Some would say that there are now several very large change in paradigms occurring with
• the new sciences of chaos, which study random behaviour in systems which were thought to be deterministic (e.g., the effect of predator-prey interactions in populations of animals, changes in weather patterns, etc.);
• the deeper understanding of the physics and chemistry of the brain influencing ideas about consciousness;
• ideas from mathematics and computer science being applied to the study of life and intelligence.
These new directions in science are creating a new awareness of nature and of ourselves as conscious beings within it. For further information, see the Serendip and Calresco websites among many others. For further discussion of Kuhn, start with the excellent introduction to philosophy of science by A F Chalmers titled What is this thing called Science?
SCIENCE AND SOCIETY
Finally, a word about Science in the sense of SSP and SME. There are many critics who claim that it has become the new religion. Scientists and experts are the new priesthood, enjoying the power that previous priesthoods enjoyed.
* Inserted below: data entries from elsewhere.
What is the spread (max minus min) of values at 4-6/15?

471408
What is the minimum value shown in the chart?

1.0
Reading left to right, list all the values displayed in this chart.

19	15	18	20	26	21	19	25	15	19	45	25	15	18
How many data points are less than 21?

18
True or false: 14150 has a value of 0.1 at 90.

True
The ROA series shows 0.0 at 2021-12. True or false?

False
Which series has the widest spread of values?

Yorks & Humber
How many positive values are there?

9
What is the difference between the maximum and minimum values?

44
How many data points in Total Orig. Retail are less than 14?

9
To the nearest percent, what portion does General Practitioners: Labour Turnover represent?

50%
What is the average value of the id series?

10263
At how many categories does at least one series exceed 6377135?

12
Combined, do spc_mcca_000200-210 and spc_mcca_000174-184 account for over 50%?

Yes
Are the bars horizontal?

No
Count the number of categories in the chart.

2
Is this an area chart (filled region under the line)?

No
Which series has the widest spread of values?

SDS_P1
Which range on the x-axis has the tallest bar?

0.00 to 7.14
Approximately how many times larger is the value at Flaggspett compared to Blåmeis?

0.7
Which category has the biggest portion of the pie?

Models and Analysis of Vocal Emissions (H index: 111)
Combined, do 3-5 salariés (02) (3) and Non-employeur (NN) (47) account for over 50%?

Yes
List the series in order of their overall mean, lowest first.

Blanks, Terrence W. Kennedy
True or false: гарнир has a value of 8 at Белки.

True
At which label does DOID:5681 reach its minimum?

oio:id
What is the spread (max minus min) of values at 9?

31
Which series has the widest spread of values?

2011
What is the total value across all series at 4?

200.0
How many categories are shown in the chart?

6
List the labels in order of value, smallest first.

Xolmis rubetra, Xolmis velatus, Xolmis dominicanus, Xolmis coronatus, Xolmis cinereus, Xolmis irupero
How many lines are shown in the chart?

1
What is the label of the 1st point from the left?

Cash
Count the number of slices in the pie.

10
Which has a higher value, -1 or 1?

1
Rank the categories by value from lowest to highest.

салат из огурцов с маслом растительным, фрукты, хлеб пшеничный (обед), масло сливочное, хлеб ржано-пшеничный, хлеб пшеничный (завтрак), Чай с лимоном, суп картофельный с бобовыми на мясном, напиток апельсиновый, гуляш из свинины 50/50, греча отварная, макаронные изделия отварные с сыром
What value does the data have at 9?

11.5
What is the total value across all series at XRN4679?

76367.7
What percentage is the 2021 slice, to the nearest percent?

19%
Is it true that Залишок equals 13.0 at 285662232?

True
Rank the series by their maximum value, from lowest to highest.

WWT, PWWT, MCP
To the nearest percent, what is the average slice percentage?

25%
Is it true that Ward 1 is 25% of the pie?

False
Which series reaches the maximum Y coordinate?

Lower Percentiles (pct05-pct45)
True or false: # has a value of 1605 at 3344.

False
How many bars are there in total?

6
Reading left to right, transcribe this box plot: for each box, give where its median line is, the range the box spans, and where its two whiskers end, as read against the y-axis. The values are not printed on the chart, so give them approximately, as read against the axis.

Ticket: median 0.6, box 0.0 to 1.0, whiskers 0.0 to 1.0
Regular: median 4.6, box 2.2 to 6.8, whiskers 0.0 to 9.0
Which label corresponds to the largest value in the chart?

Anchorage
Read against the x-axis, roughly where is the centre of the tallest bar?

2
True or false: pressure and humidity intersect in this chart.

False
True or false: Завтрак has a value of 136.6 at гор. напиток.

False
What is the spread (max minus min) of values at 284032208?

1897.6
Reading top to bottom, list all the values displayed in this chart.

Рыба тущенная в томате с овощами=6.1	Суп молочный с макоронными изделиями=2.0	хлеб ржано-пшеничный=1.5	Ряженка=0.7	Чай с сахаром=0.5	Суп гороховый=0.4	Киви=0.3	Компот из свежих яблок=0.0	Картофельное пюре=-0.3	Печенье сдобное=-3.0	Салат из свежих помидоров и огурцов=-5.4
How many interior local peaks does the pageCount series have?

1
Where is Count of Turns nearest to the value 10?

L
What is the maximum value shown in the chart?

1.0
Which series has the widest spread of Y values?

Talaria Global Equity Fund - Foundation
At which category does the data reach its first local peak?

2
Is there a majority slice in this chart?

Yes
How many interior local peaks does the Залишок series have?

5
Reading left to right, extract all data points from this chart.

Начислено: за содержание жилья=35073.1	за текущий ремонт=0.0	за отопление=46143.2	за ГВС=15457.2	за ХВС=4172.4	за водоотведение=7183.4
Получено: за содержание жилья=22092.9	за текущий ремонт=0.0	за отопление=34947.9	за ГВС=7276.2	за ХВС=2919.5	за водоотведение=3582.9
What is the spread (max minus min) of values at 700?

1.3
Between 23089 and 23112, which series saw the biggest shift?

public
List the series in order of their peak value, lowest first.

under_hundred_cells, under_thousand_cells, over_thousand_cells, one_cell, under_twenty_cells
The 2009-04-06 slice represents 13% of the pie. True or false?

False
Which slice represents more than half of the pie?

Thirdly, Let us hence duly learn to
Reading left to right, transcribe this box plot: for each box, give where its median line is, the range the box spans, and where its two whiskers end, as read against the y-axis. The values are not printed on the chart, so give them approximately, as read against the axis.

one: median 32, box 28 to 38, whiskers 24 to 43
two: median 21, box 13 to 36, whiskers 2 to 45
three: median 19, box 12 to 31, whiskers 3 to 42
The large financial investment that much scientific work now requires has made scientists dependent on governments and private corporations which have an interest in the outcome of scientific research for reasons of profit or power. This poses a problem in democratic societies, since it puts public policies regarding the applications of scientific knowledge outside the range of open scrutiny by the ordinary citizen who will be affected by such public policies. This problem has been discussed in Bauer’s essay cited earlier.
This problem becomes particularly acute when the experts themselves do not agree, or when there are large uncertainties in their predictions, or when the experts themselves (either openly or secretly) represent one side or another in a debate, and therefore cannot be relied upon to be independent. This has recently attained a great deal of prominence in various controversies about global warming, about the effects of human activities on the environment, about the release of genetically modified organisms into the environment, about the causes of “Mad Cow Disease” and Aids. What all of these issues have in common is the uncertain extent of harm which is expected to flow as a consequence of certain kinds of scientific policies. What some have proposed is a Precautionary Principle which requires scientists and governments to take action to prevent potential harm even before the full extent of the harm can be determined accurately. Among the questions which this principle raises are:
• How certain do we need to be about the possible harm before we take preventive action?
• How much harm would be unacceptable?
• How long should we wait before conclusive evidence of harm emerges?
In his essay Testart (Download file) makes a plea for supplementing expert knowledge with citizen’s perceptions. The expert’s response to this would be to claim that this would effectively put a stop to any scientific endeavour, since popular perceptions of harm would be treated as evidence of potential harm. On the other hand, the “precautionists” like Testart would claim that the absence of evidence of harm is not evidence of absence of harm.
This controversy is not easy to resolve, but it is clear to me at least that what is an acceptable degree of harm is not a decision that can be left to scientists alone. Paradoxically, the answer to this uncertainty is not a turning away from science, as some scientists who are against the precautionary principle claim, but more careful science that is frequently debated by a scientifically educated and politically aware public.
CONCLUSION
This discussion has suggested that the common view of science as an infallible guide to certainty and truth, and the view of scientists as value-neutral, impartial seekers after truth, are both mistaken. However, I have also tried to reinforce the need for open and critical debate within a rational community about all scientific matters, in order that science should retain its compelling power as a guide to understanding the natural world and our place in it.